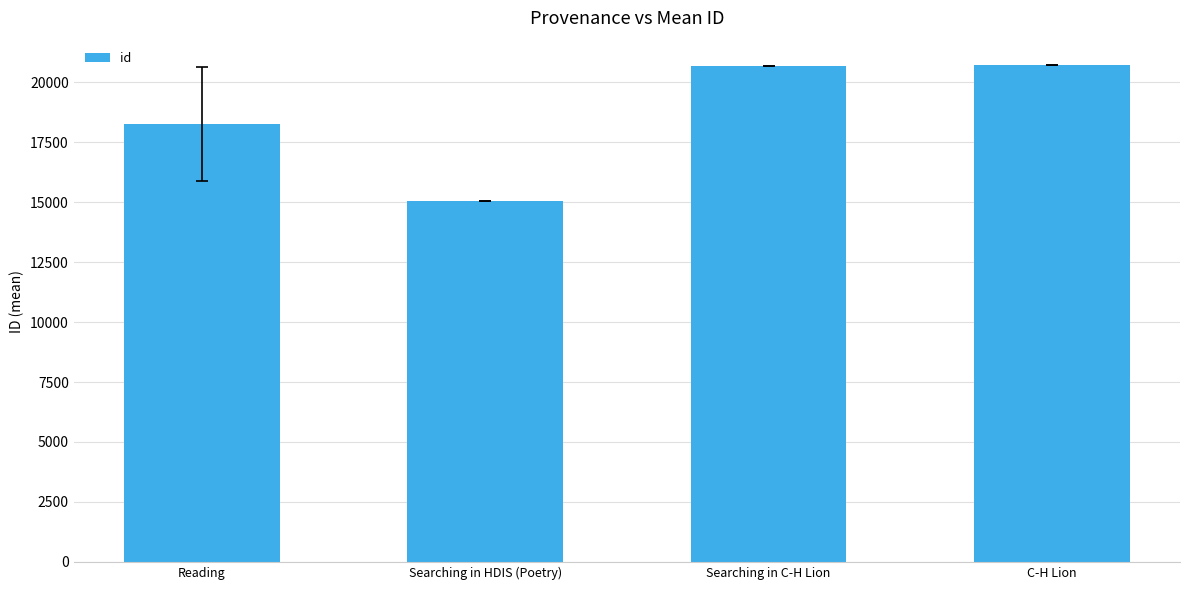

The chart shows a value of 29457.2 at C-H Lion. True or false?

False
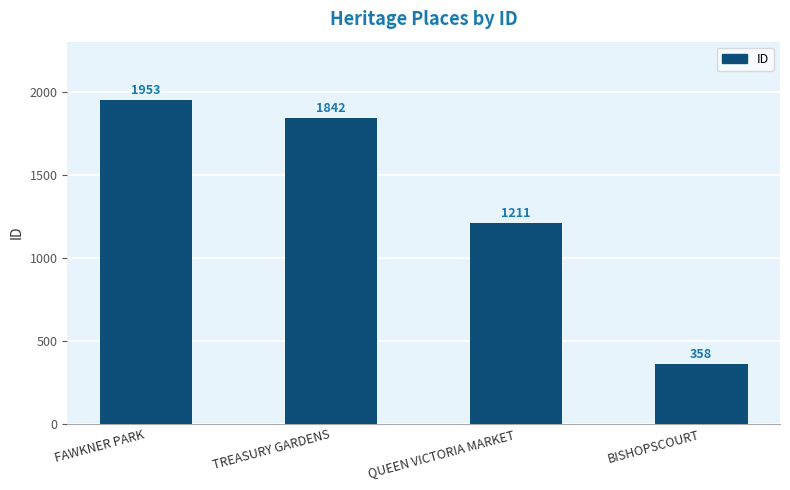

What is the maximum value shown in the chart?

1953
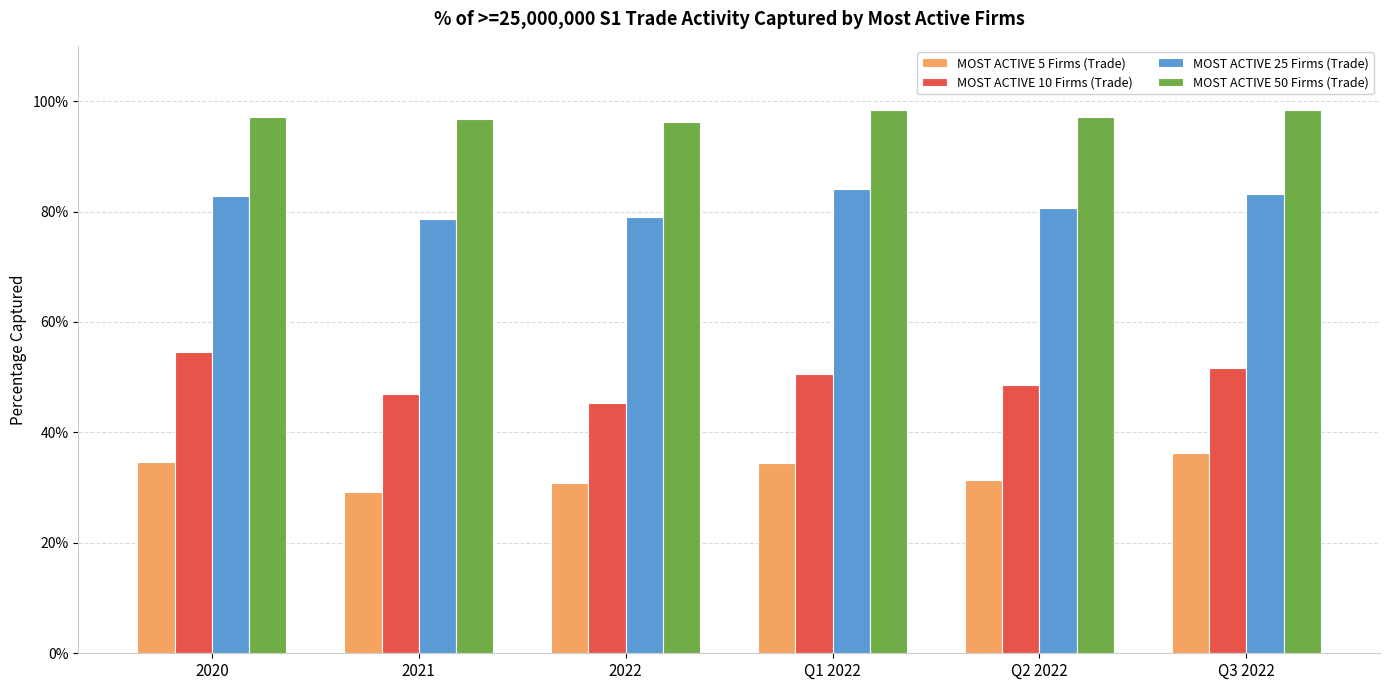

What position from the left is 2022?

3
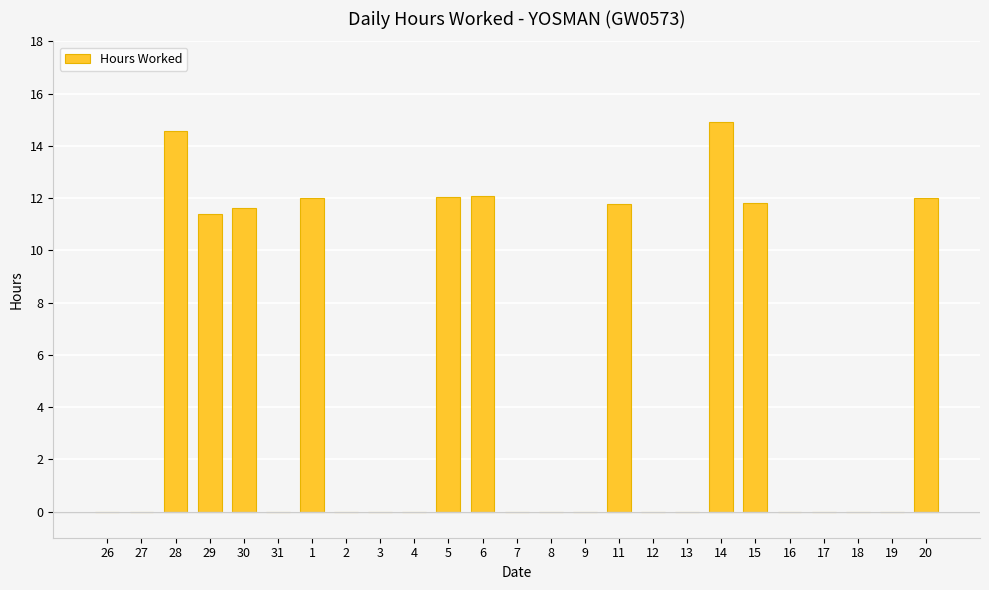

What is the sum of the values at 31 and 15?

11.8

==============================

_Task goal:_ Rewrite the items above as a JSON list of strings, one string per line, skipping blank lines and leaving out the pictures.

_Response to the task:_
[
  "The chart shows a value of 29457.2 at C-H Lion. True or false?",
  "False",
  "What is the maximum value shown in the chart?",
  "1953",
  "What position from the left is 2022?",
  "3",
  "What is the sum of the values at 31 and 15?",
  "11.8"
]